Définition du parcours et du profil du patient ciblé. On différencie :
Le parcours ciblé, c’est-à-dire le type de services voire la pathologie concernés
pouvant correspondre à une filière identifiée.
Exemples :
Parcours AVC : Neurologie SSR.
Parcours Gériatrie : Urgences CH1 Médecine CH2…
Le profil du patient, c’est-à-dire les caractéristiques individuelles tels que la tranche
d’âge, les comorbidités éventuelles, le type précis de pathologie ciblée…
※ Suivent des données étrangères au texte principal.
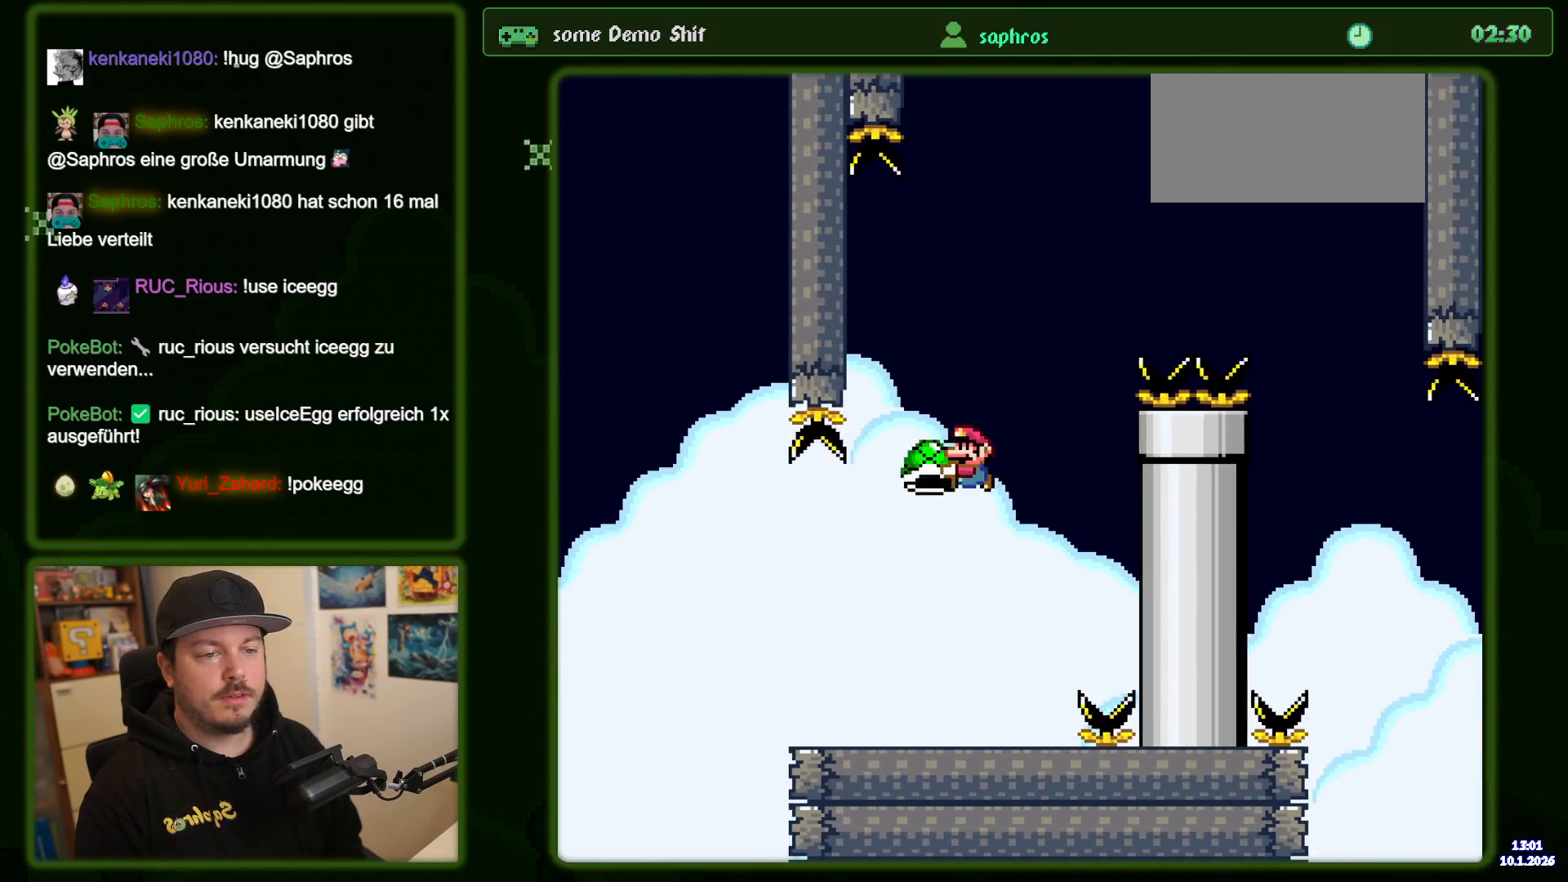
{"buttons": ["B", "Y", "DPAD_RIGHT"], "events": [[67, "DPAD_RIGHT", "up"], [134, "Y", "up"], [184, "Y", "down"], [234, "DPAD_RIGHT", "down"]]}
Exemples : Patient de moins de 50 ans ayant présenté un AVC avec séquelles minimes. Patient de plus de 80 ans, seul à domicile …
Les modalités de choix du parcours ciblé figurent dans l’encadré page suivante.
Définition commune des objectifs de la démarche entre les deux établissements. Il s’agit
d’identifier les problématiques communes sur lesquelles les établissements souhaitent cibler
leur évaluation et leurs actions d’amélioration.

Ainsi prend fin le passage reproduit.